MERCADO FINANCEIRO
Ações
O humor no mercado internacional voltou a apresentar melhora, mas o efeito positivo na Bovespa é limitado por uma nova queda das ações de Petrobras. Os investidores mantêm a estratégia de bater no papel para conseguir um preço mais baixo na oferta de ações, dia 23. Com isso, o Ibovespa fechou em alta discreta, de 0,33%, aos 66.624,10 pontos, após ter subido 0,60%, na máxima do pregão, e ensaiado no início da tarde ligeira baixa, na mínima de -0,08%.
Petrobras
Petrobras, que anteontem desabou mais de 4%, ontem diminuiu o ritmo de perda. A ON cedeu 1,91%, cotada a R$ 31,25, e a PN se desvalorizou 0,83%, a R$ 27,60. ''Não adianta, o mercado está em cima da oferta de Petrobras. A menos que saia alguma notícia muito catastrófica, dificilmente isso vai mudar até o dia 23. Os investidores querem derrubar o preço para comprar barato na capitalização'', diz uma fonte.
Giro financeiro
De maneira geral, o volume negociado no mercado de ações ontem desacelerou, o que operadores atribuem ao feriado judaico de Rosh Hashaná (Ano-Novo), que começou anteontem. O giro financeiro na Bovespa somou R$ 4,867 bilhões.
Em alta
Nos Estados Unidos e na Europa, as bolsas encerraram em alta, estendendo os ganhos do dia anterior, amparadas pelo bem sucedido leilão de títulos da Irlanda e indicadores norte-americanos favoráveis. O índice Dow Jones avançou 0,27%; o S&P 500 subiu 0,48% e o Nasdaq +0,33%.
Auxílio-desemprego
O número de pedidos de auxílio-desemprego nos EUA caiu 27 mil na última semana, para 451 mil, quando o projetado pelos economistas era queda de somente 2 mil solicitações. Também surpreendeu favoravelmente o saldo da balança comercial em julho, que ficou negativo em US$ 42,78 bilhões, inferior à previsão de déficit de US$ 47 bilhões, registrando a maior queda dos últimos 17 meses.
Câmbio
Mesmo repetindo a estratégia de anteontem de fazer um segundo leilão de compra de dólar perto do fechamento dos negócios, o Banco Central não conseguiu conter uma nova queda da moeda norte-americana ontem. Logo após a segunda intervenção, quando o BC definiu uma taxa de corte de R$ 1,7242, o dólar reverteu queda de 0,06% para alta de 0,12%, a R$ 1,7260, mas não sustentou a valorização e contabilizou recuo de 0,06% no fechamento, cotado por R$ 1,7230.
Menor cotação
Nesse nível, mantém-se na segunda menor cotação do ano - o menor câmbio de 2010 é de R$ 1,7200, verificado em 4 de janeiro.

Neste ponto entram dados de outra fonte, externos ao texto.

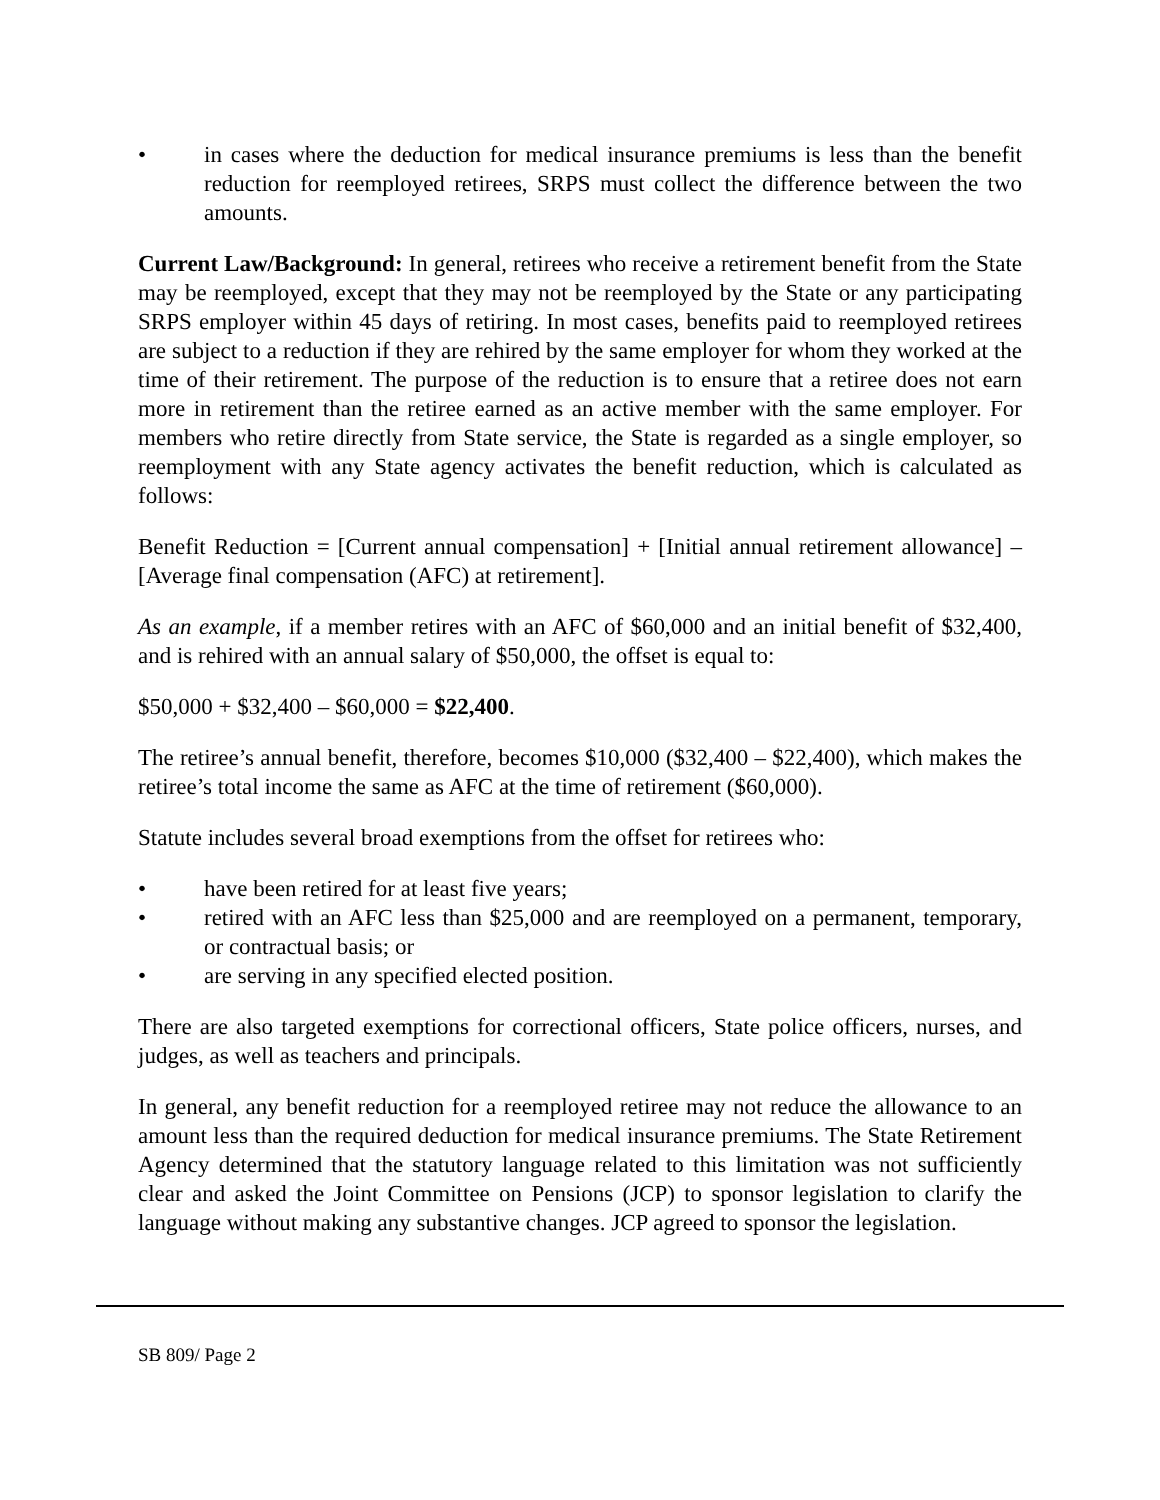• in cases where the deduction for medical insurance premiums is less than the benefit reduction for reemployed retirees, SRPS must collect the difference between the two amounts.
Current Law/Background: In general, retirees who receive a retirement benefit from the State may be reemployed, except that they may not be reemployed by the State or any participating SRPS employer within 45 days of retiring. In most cases, benefits paid to reemployed retirees are subject to a reduction if they are rehired by the same employer for whom they worked at the time of their retirement. The purpose of the reduction is to ensure that a retiree does not earn more in retirement than the retiree earned as an active member with the same employer. For members who retire directly from State service, the State is regarded as a single employer, so reemployment with any State agency activates the benefit reduction, which is calculated as follows:
Benefit Reduction = [Current annual compensation] + [Initial annual retirement allowance] – [Average final compensation (AFC) at retirement].
As an example, if a member retires with an AFC of $60,000 and an initial benefit of $32,400, and is rehired with an annual salary of $50,000, the offset is equal to:
$50,000 + $32,400 – $60,000 = $22,400.
The retiree’s annual benefit, therefore, becomes $10,000 ($32,400 – $22,400), which makes the retiree’s total income the same as AFC at the time of retirement ($60,000).
Statute includes several broad exemptions from the offset for retirees who:
• have been retired for at least five years;
• retired with an AFC less than $25,000 and are reemployed on a permanent, temporary, or contractual basis; or
• are serving in any specified elected position.
There are also targeted exemptions for correctional officers, State police officers, nurses, and judges, as well as teachers and principals.
In general, any benefit reduction for a reemployed retiree may not reduce the allowance to an amount less than the required deduction for medical insurance premiums. The State Retirement Agency determined that the statutory language related to this limitation was not sufficiently clear and asked the Joint Committee on Pensions (JCP) to sponsor legislation to clarify the language without making any substantive changes. JCP agreed to sponsor the legislation.
SB 809/ Page 2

A estratégia de duplo leilão de compra da divisa norte-americana foi retomada pelo BC ontem, depois de quatro meses da adoção de apenas um leilão diário.
Em queda
O dólar pronto na BM&F fechou em queda de 0,06%, a R$ 1,7230. No balcão, a moeda norte-americana encerrou nesse mesmo nível. Durante a sessão, foi da máxima de R$ 1,7270 (+0,17%) à mínima de R$ 1,7200 (-0,23%). O giro financeiro total somou US$ 2,147 bilhões, dos quais US$ 2,098 bilhões corresponderam às operações em D+2. No segmento futuro, às 16h45, o dólar para outubro 2010 caía 0,29%, a R$ 1,7285.
Euro
Às 16h45 (de Brasília), no mercado de Nova York, o dólar estava próximo da estabilidade ante o euro e o iene. Era cotado por 83,91 ienes, ante 83,92 ienes anteontem, no fim da tarde. No mesmo horário, o euro valia US$ 1,2707, ante US$ 1,2716 anteontem.
Juros
A interpretação da ata do Copom e o IPCA de agosto no piso das estimativas formaram uma combinação favorável à desova de prêmios na curva a termo e os juros recuaram da abertura ao fechamento da negociação normal. O DI janeiro 2012 (351.595 contratos) projetava 11,29%, de 11,36% anteontem; o DI janeiro 2011 (102.270 contratos) recuava de 10,67% para 10,65% (mínima); o DI janeiro 2013 (142.215 contratos) cedia de 11,64% para 11,59%; e o DI janeiro 2014 (26.460 contratos) estava em 11,54%, de 11,55% no ajuste anterior.